Zamach w sudańskim meczecie - dziesiątki zabitych
20 osób zastrzelili, a 40 zranili zamachowcy, którzy wtargnęli w piątek wieczorem w czasie modłów do meczetu w Sudanie, na jednym z przedmieść Chartumu. Wielu rannych jest w stanie krytycznym.
Naoczni świadkowie, cytowani w informacjach egipskiej agencji prasowej MENA, twierdzą, że uzbrojonych napastników było trzech; jeden z nich został zastrzelony przez policjantów, a pozostali zbiegli.
Wcześniej sudańska telewizja państwowa podała, że zamachowiec - zdaniem policji, fundamentalista islamski - zastrzelił z broni automatycznej 20 osób. Niektóre policyjne źródła twierdzą, że napastników było więcej niż trzech.

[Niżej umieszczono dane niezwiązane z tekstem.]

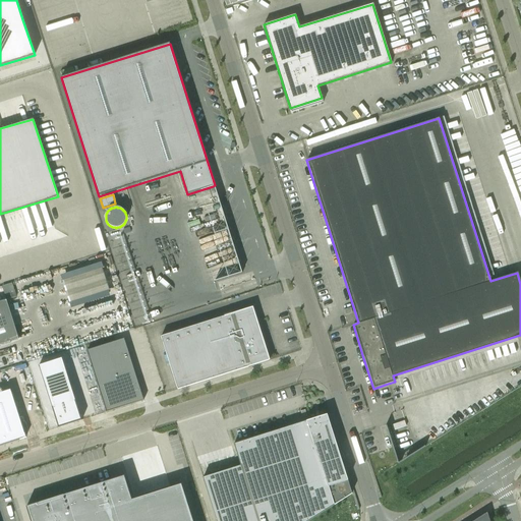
[(6,299),(0,301),(0,343),(18,338),(12,319),(6,299)]
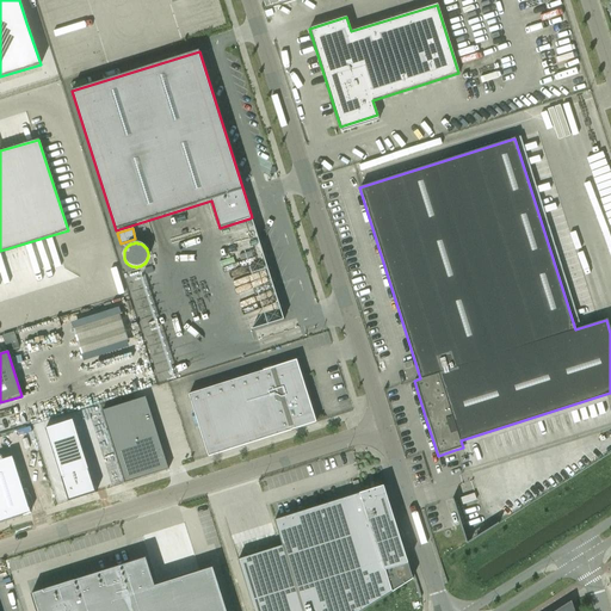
[(296,359),(273,368),(187,394),(208,457),(316,423),(301,376),(296,359)]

Oficjalne źródła sudańskie podały, że zastrzelony zamachowiec o nazwisku AbbAs Baqir był członkiem fundamentalnego muzułmańskiego ugrupowania al-Tafkir wa al-Hirja.

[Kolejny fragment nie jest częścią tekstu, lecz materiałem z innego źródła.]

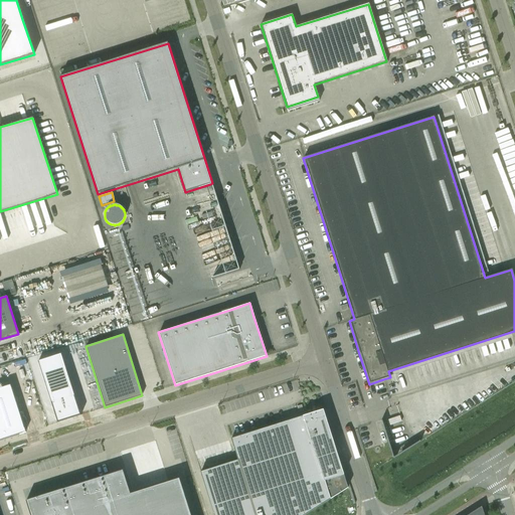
[(61,354),(38,361),(57,422),(80,415),(61,354)]
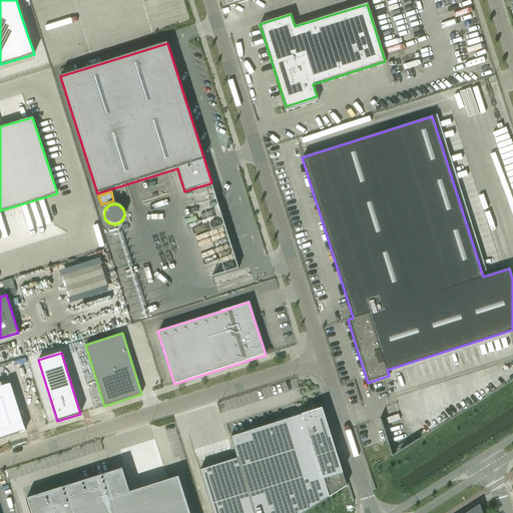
[(236,459),(199,469),(212,512),(305,512),(347,487),(322,409),(229,438),(236,459)]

Jakiś czas po zamachu tłum zgromadził się pod chartumskim szpitalem, dokąd przewieziono rannych - grożąc odwetem. Zaatakowany meczet należy do muzułmańskiego odłamu Ansar al-Sunna, którego świątynie w Sudanie były już dwukrotnie celem ataku. W 1996 r. w wyniku zamachu zginęło 12 osób w meczecie w Omdurmanie. (kor)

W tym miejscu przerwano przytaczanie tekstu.